As the Covid-19 pandemic crisis pushes the envelope on all existing medical and clinical research development pathways, there is another mechanism now available to further accelerate drug repurposing efforts: the use of microscopic soil worms as “patient avatars”. The traditional development path takes a drug candidate through testing that begins There in vitro (single isolated cells), transiting through in vivo using vertebrate animals (mice/rodents as well as higher order vertebrates such as rabbits, dogs, and monkeys) on its way to human clinical studies. There has long been recognized a non-trivial gap between what can be learned and translated from simple, fast, inexpensive in vitro methods versus longer, complex, and costly in vivo studies in higher order animals. The approach that Newormics has backed to fill this gap is the use of C. elegans as an in vivo, whole organism model system. C. elegans has been demonstrated as a robust and useful model since its establishment as a model organism in the early 1960s, earning to its investigators 3 Nobel prizes (refs 3-15). The use of C. elegans as whole organism model system, has expanded in recent years with the use of CRISPR technology to produce worms with genetic and phenotypic attributes of interest.


Ethan Perstein’s group at Perlara has not only also embraced the promise of C. elegans for filling this gap, they have now used a CRISPR-modified C. elegans model to fast-track screening of repurposed drug candidates for treatment of a congenital disease of glycosylation, PMM2-CDG. Phosphomannomutase 2 deficiency, or PMM2-CDG, is the most common congenital disorder of glycosylation and affects over 1000 patients globally. Deficiency of the enzyme phosphomannomutase 2 (PMM2) caused by loss-of-function mutations in the human PMM2 gene. Classical pediatric clinical presentations include developmental delay, severe encephalopathy with axial hypotonia, abnormal eye movements, psychomotor retardation and cerebellar hypoplasia (Matthijs et al., 1997). As patients reach their teenage years and young adulthood, health challenges include hypogonadism, coagulation abnormalities and thrombotic events, retinitis pigmentosa and peripheral neuropathy (Monin et al., 2014) The prognosis for PMM2-CDG patients is poor and there is currently no FDA-approved treatment that alleviates the symptoms of PMM2-CDG or any targeted therapy that safely increases PMM2 enzyme activity.

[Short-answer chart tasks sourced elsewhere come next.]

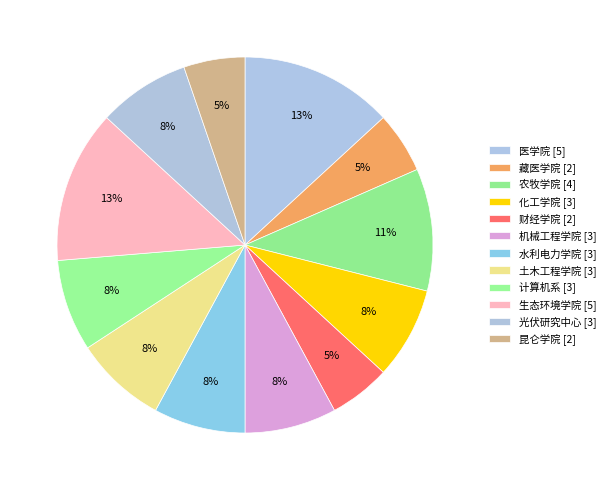

How many segments does this pie chart have?

12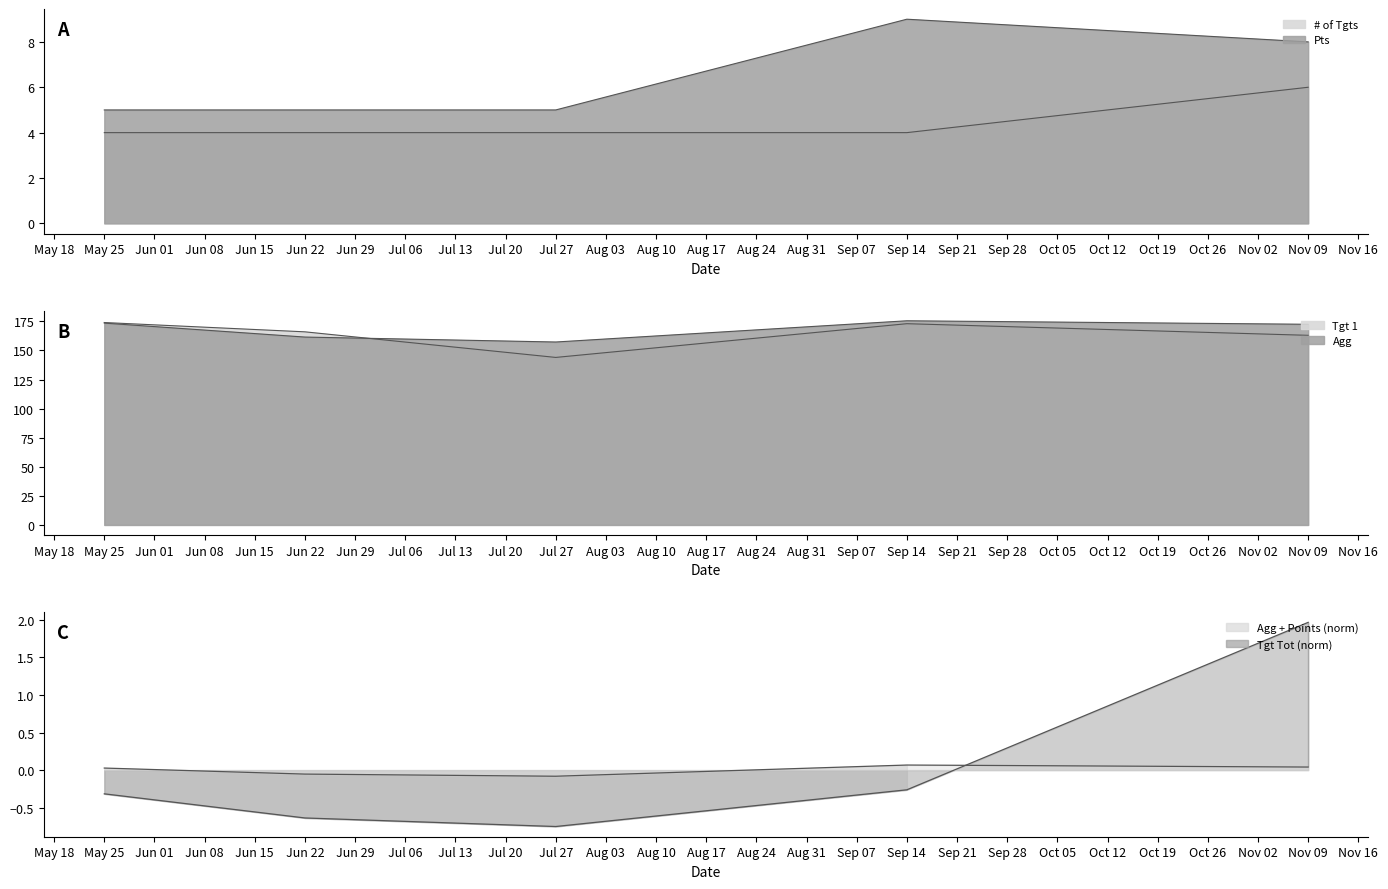

What is the average value of the # of Tgts series?

4.4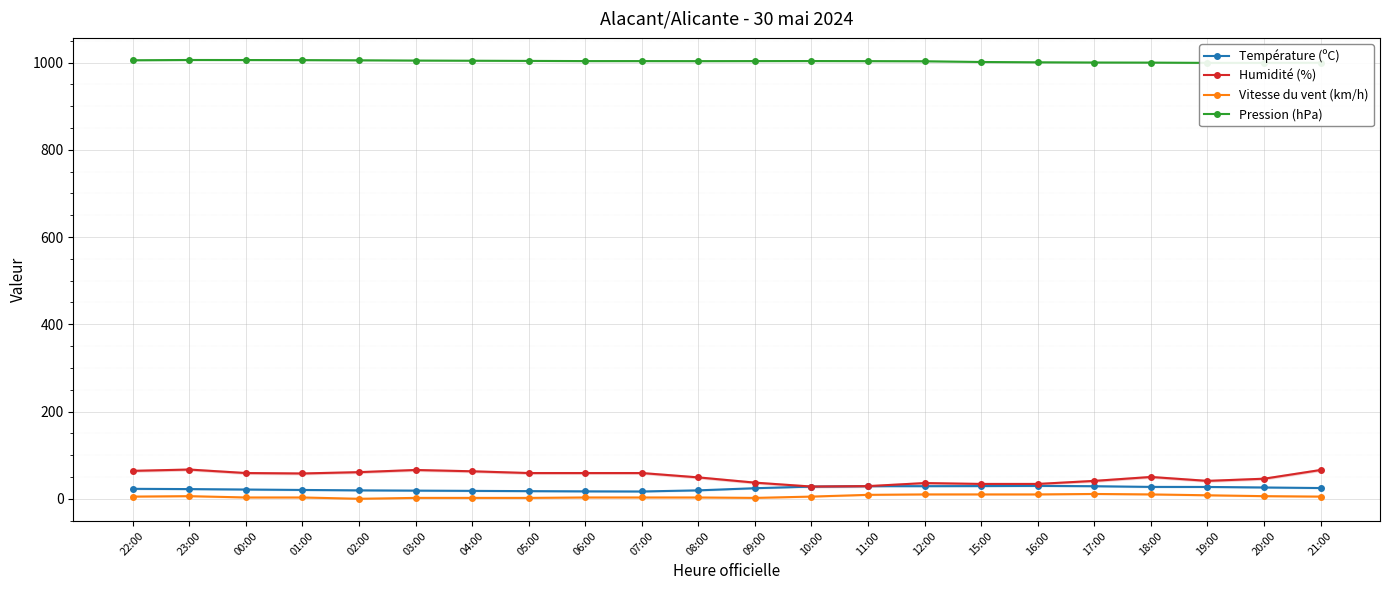

How many values in the Température (ºC) series exceed 24?

11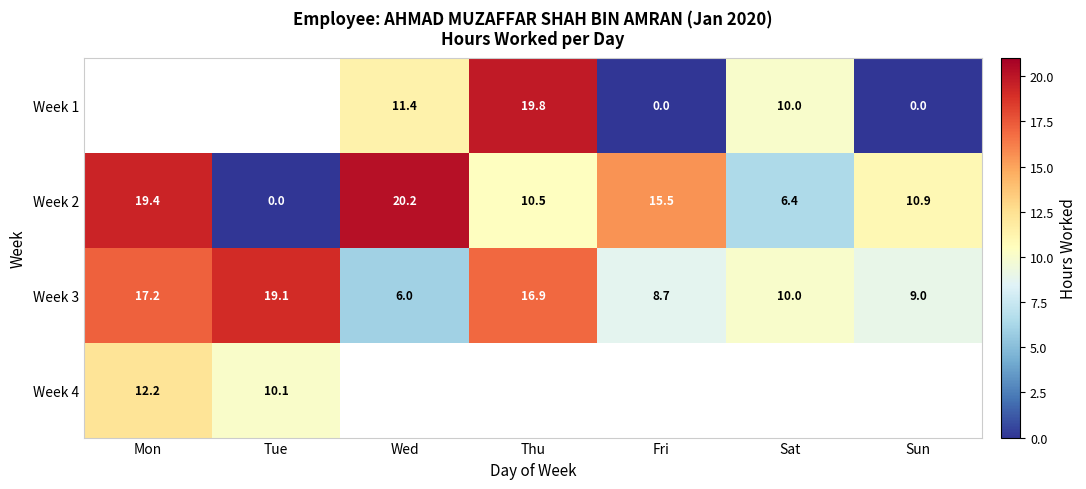

At which label does Week 3 reach its peak?

Tue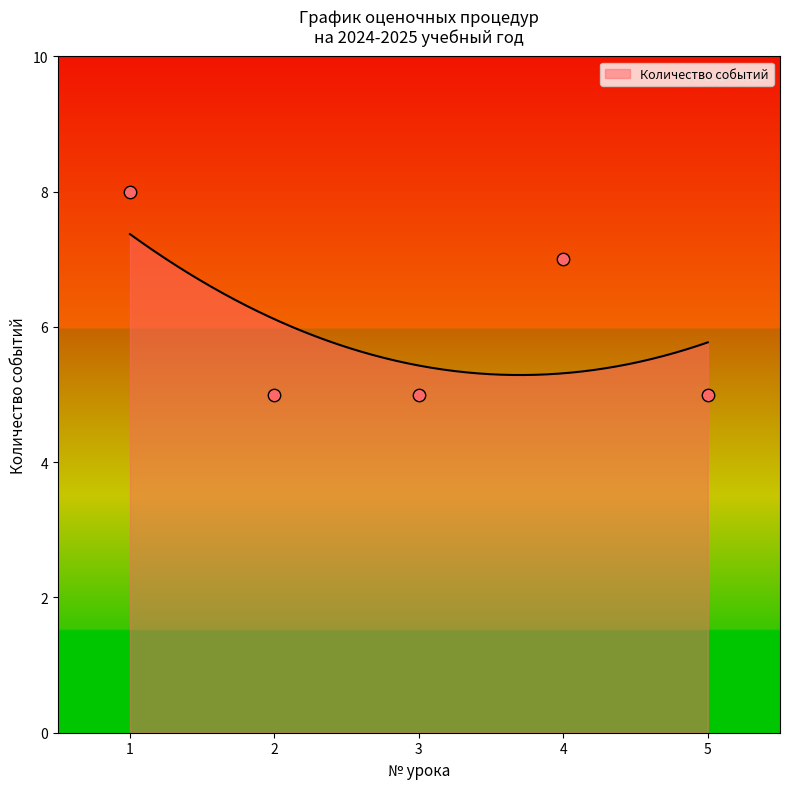

What is the highest value of the Количество событий series?

7.4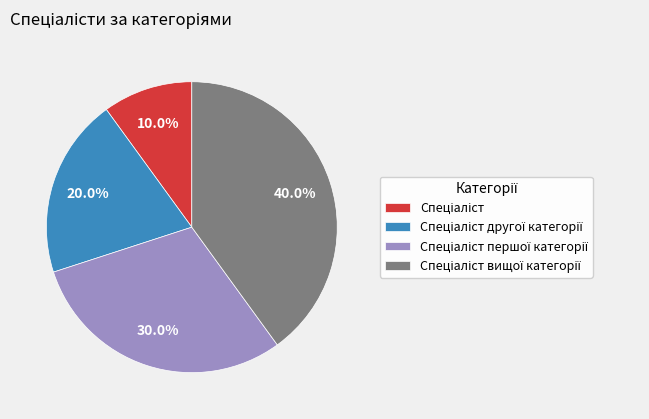

Does any single category account for the majority?

No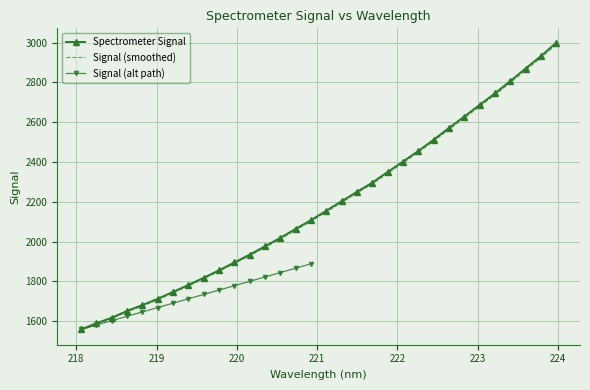

True or false: the data shows 2745.4 at 223.2172.

True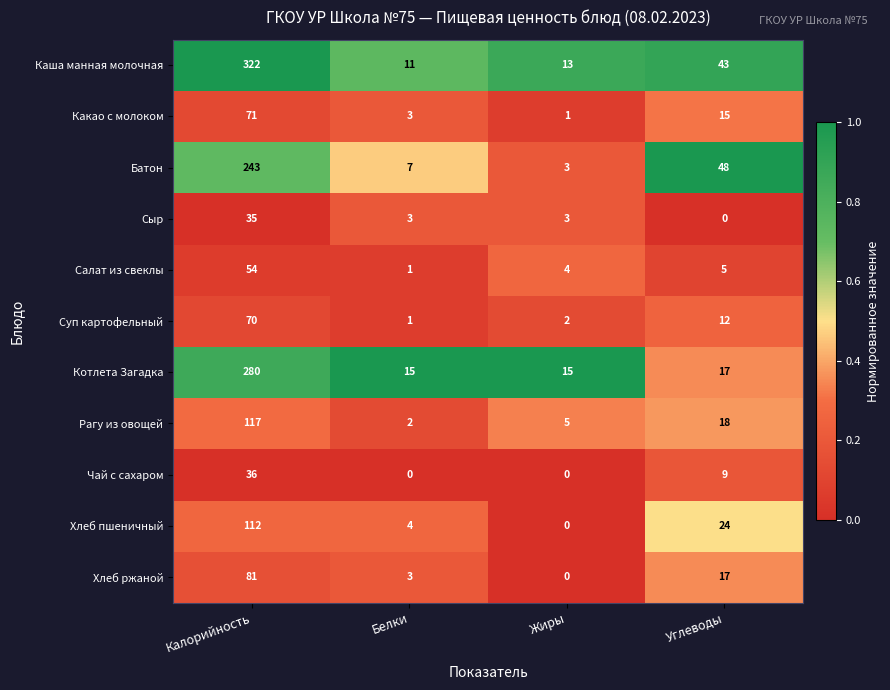

What is the maximum value for Батон?

243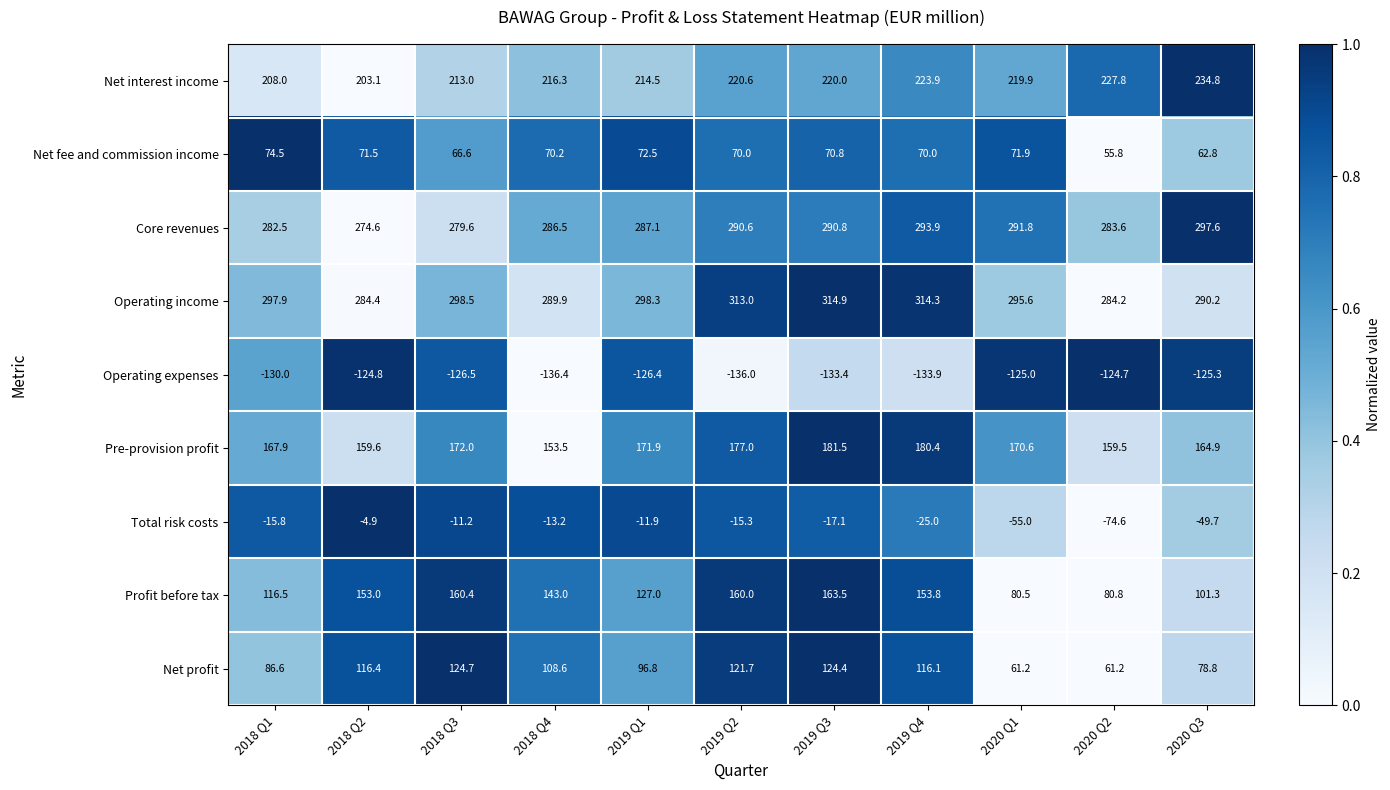

At how many categories does at least one series exceed 0?

11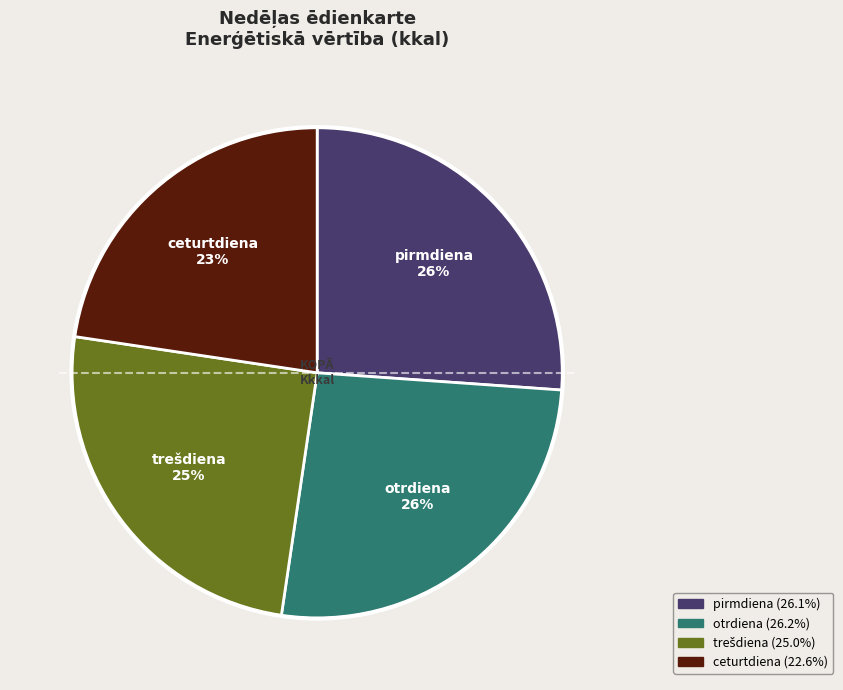

True or false: ceturtdiena accounts for 23% of the total.

True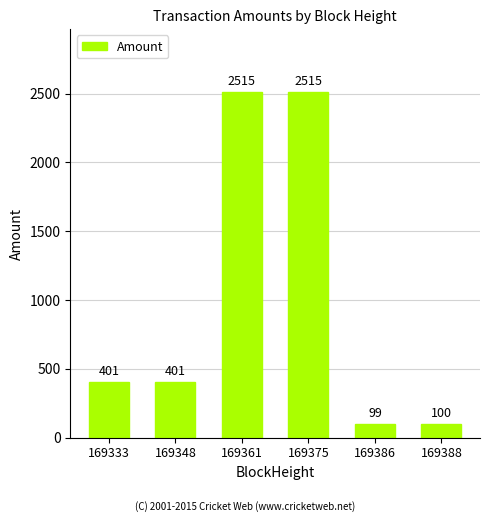

What is the difference between the maximum and minimum values?

2416.0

The Perlara group has demonstrated the utility of screening candidates in C. elegans for these studies.  “In order to identify drug repurposing candidates that boost PMM2 enzyme function, we generated and characterized the first worm patient avatar of PMM2-CDG as an intermediate translational model situated between our previously published yeast models and well-established PMM2-CDG patient fibroblasts” (Iyer et al., 2019).